Segment Start: Source document

These past weeks have shown that, in many places elsewhere and to the highest levels, indifference, ignorance, and buck-passing are ingrained in the culture of the Church. What horrors lurk in other dioceses’ blue files? Where else have records been burned? How many bishops, diocesan officers, and clergy are saying to themselves “There, but for the grace of God . . .”?

RICHARD ASHBY
Chair, Chichester Cathedral Community Committee
11 Jubilee Mews
Emsworth PO10 8EA

 

From Mr Stephen Plaice

Sir, — Your leader comment (16 March) suggests that the diocese of Chichester may have been chosen as a guinea-pig for the Independent Inquiry into Child Sex Abuse, but treats it more as a scapegoat. To infer from your comments that the mismanagement of historical child abuse in Sussex has been chronic and that the rest of the Church of England was guilty only by association would be wrong.

In February, the lead bishop on safeguarding, Peter Hancock, was quoted in The Guardian, admitting that the Church of England was currently facing thousands of allegations of abuse. It is ridiculous to pretend that the failure to report or prevent abuse is other than systemic.

As a member of the laity in Sussex, I have been impressed by the unshirking manner in which the present Bishop, Dr Martin Warner, has rooted out historical and contemporary child abuse in the diocese (nearly all of which preceded his translation) and laid it before the public. Surely, Chichester should be encouraged in its recent transparency, not vilified.

STEPHEN PLAICE
83 Stanford Road, Brighton
East Sussex BN1 5PR

 

Sir, — I would like to make some comments on your recent report about Bishop Benn and the safeguarding blunders. At the time much of this happened, I had permission to officiate in Chichester diocese and had met, in passing, some of those abusers mentioned in the report. I was unaware, as I sincerely hope that most in the ranks were, of the sexual abuse that was taking place, but I observed the total lack of efficiency in the diocese as an entirety. It was, quite simply, an operational disaster.

Many of the letters that I wrote to Bishop Benn over my years in the diocese did not receive even the courtesy of an acknowledgement, let alone a reply. I spoke to a close colleague of Bishop Benn about this, and the reply to my remark, that I “never seemed to get an answer to a letter or email”, was greeted with the reply: “Yes, I know. We all laugh about it.” I cannot believe that I was the only one that found his tenure a problem in this respect, and I wonder whether some wrote to him about other problems linked to the far more important revelations of abuse and had a similar experience.

Segment End: Source document
Segment Start: Source material

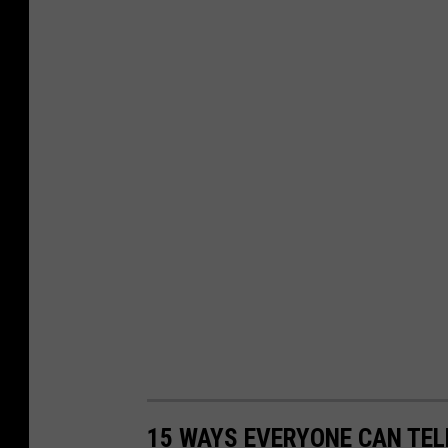
15 WAYS EVERYONE CAN TEL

Segment End: Source material

Questions to answer
A. From the letters about the Chichester diocese, extract the passage that begins at the words "Sir, — Your" and ends after "would be wrong.".
B. In the letters about the Chichester diocese, which newspaper quoted the lead bishop on safeguarding in February?
The listing has no connection to the letters about the Chichester diocese.

Exercise results
A.
Sir, — Your leader comment (16 March) suggests that the diocese of Chichester may have been chosen as a guinea-pig for the Independent Inquiry into Child Sex Abuse, but treats it more as a scapegoat. To infer from your comments that the mismanagement of historical child abuse in Sussex has been chronic and that the rest of the Church of England was guilty only by association would be wrong.

B. The Guardian